▸ PROVIDED PASSAGE:

╭──

Gnathaphanus is a genus of beetles in the family Carabidae, containing the following species:

 Gnathaphanus aridus Blackburn, 1892 
 Gnathaphanus froggatti (Macleay, 1888) 
 Gnathaphanus herbaceus Sloane, 1900 
 Gnathaphanus latus Sloane, 1900 
 Gnathaphanus licinoides Hope, 1842 
 Gnathaphanus melbournensis (Castelnau, 1867) 
 Gnathaphanus multipunctatus (Macleay, 1888) 
 Gnathaphanus philippensis (Chevrolat, 1841) 
 Gnathaphanus picipes (Macleay, 1864) 
 Gnathaphanus porcatulus (Macleay, 1888)

╰──

▸ EXERCISE 1:
Return the portion of the Gnathaphanus text from "Gnathaphanus herbaceus Sloane, 1900" to "philippensis (Chevrolat, 1841)", copied word for word.
▸ EXERCISE 2:
Take the Gnathaphanus text further, picking up right after its final line.

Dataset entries
╭──

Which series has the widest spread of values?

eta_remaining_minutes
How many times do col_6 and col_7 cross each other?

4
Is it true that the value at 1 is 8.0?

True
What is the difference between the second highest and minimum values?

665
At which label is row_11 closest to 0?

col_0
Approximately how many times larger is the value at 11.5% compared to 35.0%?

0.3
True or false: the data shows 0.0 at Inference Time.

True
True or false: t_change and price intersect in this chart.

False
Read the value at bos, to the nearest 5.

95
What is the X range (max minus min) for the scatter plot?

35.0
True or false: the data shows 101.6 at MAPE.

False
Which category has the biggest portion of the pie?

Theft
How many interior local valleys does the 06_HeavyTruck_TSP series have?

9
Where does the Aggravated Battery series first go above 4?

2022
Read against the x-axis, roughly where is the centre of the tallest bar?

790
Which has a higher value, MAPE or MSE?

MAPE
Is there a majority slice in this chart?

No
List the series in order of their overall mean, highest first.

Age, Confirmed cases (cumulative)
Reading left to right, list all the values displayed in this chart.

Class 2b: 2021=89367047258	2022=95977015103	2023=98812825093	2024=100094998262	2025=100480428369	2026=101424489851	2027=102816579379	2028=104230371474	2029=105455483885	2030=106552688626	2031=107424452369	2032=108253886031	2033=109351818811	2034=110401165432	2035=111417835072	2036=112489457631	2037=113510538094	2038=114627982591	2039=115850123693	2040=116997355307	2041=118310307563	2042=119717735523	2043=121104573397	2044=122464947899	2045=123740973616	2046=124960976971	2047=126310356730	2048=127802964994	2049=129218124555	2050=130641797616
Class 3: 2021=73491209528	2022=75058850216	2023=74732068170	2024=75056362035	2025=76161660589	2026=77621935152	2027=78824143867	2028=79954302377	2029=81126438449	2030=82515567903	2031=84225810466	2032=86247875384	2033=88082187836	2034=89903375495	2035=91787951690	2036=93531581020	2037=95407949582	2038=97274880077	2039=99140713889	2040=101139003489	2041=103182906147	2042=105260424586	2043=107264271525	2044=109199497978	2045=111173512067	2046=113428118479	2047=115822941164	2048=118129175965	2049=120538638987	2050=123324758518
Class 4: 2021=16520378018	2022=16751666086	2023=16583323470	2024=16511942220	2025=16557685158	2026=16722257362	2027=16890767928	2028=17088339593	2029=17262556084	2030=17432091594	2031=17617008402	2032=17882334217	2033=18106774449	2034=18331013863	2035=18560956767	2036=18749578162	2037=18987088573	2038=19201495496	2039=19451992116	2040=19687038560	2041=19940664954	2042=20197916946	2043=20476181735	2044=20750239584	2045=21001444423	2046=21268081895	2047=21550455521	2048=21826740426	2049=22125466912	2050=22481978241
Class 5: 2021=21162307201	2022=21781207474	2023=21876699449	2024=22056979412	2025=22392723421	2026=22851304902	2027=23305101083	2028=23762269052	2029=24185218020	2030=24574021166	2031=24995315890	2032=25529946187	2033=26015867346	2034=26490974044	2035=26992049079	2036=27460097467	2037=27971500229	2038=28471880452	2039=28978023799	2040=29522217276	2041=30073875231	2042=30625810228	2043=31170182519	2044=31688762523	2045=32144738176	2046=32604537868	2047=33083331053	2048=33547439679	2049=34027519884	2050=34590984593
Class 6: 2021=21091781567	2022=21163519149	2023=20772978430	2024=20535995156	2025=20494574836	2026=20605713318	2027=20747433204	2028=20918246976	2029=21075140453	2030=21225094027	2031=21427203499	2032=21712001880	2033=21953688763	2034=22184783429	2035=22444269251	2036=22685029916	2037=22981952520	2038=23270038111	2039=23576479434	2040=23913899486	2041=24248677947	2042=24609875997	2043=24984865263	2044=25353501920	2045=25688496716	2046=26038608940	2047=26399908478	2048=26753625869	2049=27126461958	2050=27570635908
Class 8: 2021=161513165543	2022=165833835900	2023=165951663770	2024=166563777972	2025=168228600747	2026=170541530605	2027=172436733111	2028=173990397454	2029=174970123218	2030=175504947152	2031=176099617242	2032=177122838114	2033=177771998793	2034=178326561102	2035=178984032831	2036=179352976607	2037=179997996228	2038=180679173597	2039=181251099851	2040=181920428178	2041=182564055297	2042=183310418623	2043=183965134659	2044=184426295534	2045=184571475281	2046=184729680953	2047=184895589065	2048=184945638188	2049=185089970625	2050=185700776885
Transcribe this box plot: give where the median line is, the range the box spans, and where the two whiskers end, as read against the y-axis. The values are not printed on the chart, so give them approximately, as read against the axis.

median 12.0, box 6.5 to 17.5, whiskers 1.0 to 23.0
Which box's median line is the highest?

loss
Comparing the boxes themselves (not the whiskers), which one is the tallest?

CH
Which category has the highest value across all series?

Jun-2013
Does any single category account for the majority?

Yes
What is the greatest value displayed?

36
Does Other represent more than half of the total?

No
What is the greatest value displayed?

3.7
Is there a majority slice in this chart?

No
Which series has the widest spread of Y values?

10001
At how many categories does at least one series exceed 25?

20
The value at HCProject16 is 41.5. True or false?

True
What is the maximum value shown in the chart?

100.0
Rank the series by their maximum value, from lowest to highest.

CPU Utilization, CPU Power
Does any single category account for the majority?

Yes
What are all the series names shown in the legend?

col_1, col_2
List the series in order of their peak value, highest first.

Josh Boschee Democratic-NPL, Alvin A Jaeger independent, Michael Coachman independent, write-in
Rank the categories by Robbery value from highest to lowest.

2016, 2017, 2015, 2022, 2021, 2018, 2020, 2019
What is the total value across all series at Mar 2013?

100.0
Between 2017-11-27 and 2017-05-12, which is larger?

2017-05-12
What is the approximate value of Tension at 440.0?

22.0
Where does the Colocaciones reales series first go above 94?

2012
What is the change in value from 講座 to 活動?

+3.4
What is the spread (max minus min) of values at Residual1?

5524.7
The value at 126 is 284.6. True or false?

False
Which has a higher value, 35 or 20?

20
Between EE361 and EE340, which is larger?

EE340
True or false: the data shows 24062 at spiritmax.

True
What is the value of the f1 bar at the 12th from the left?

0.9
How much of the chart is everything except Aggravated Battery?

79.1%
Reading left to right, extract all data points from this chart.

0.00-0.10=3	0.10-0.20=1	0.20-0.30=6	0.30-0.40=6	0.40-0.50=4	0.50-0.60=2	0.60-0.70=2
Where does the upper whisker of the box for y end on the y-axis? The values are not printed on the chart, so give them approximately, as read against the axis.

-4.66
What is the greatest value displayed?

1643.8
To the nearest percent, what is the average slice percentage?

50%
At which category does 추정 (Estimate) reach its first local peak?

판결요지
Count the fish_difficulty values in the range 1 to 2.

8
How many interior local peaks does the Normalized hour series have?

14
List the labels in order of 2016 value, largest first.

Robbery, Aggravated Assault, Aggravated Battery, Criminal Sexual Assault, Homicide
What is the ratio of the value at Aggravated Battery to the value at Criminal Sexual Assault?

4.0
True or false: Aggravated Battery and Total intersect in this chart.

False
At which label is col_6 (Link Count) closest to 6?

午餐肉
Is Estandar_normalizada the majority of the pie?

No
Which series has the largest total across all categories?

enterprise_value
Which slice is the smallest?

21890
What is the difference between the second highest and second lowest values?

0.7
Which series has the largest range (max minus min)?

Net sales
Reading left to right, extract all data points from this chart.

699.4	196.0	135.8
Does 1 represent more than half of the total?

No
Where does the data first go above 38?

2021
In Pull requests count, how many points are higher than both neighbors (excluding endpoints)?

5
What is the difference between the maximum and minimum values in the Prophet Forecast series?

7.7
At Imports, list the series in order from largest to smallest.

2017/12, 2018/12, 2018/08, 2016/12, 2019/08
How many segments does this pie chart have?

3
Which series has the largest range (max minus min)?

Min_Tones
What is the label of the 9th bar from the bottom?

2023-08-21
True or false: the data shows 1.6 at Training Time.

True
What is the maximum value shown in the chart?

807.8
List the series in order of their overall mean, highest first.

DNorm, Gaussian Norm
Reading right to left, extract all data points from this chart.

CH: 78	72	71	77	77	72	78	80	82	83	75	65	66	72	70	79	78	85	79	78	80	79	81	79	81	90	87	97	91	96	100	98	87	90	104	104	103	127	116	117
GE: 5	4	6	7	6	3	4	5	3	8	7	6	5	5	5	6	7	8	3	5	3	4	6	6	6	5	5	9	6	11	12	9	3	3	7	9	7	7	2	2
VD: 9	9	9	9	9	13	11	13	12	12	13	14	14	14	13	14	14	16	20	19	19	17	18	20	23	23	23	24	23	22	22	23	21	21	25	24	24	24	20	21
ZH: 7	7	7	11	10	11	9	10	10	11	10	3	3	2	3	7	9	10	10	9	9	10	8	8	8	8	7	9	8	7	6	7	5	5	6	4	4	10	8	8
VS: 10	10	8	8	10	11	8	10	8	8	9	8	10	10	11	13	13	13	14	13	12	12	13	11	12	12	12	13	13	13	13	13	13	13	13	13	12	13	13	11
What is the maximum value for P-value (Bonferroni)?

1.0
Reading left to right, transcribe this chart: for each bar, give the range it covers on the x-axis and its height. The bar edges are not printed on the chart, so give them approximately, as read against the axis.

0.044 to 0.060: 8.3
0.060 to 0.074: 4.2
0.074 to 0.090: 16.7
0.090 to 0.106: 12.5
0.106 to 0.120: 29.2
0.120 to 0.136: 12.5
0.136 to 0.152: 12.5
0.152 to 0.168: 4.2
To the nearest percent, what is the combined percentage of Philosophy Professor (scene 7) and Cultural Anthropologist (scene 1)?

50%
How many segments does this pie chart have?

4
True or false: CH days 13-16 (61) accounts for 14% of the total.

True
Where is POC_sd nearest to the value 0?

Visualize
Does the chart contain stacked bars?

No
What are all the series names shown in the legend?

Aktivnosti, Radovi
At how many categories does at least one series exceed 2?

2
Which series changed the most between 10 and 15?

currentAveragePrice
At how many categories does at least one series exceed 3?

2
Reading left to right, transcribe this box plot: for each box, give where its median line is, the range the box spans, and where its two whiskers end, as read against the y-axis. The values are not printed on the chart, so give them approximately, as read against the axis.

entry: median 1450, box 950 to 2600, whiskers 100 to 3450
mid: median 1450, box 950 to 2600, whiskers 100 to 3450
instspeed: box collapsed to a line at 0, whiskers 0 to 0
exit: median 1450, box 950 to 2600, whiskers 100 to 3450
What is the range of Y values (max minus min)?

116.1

╰──

▸ WRITTEN ANSWER 1:
Gnathaphanus herbaceus Sloane, 1900 
 Gnathaphanus latus Sloane, 1900 
 Gnathaphanus licinoides Hope, 1842 
 Gnathaphanus melbournensis (Castelnau, 1867) 
 Gnathaphanus multipunctatus (Macleay, 1888) 
 Gnathaphanus philippensis (Chevrolat, 1841)

▸ WRITTEN ANSWER 2:
 Gnathaphanus pulcher (Dejean, 1829) 
 Gnathaphanus punctifer (Castelnau, 1867) 
 Gnathaphanus riverinae Sloane, 1895 
 Gnathaphanus sexpunctatus (Macleay, 1888) 
 Gnathaphanus whitei Sloane, 1917

Parasites
In Australia, Gnathaphanus pulcher is parasitized by a species of mite, Eutarsopolipus pulcher Hajiqanbar & Seeman, 2021 which dwells under the elytra.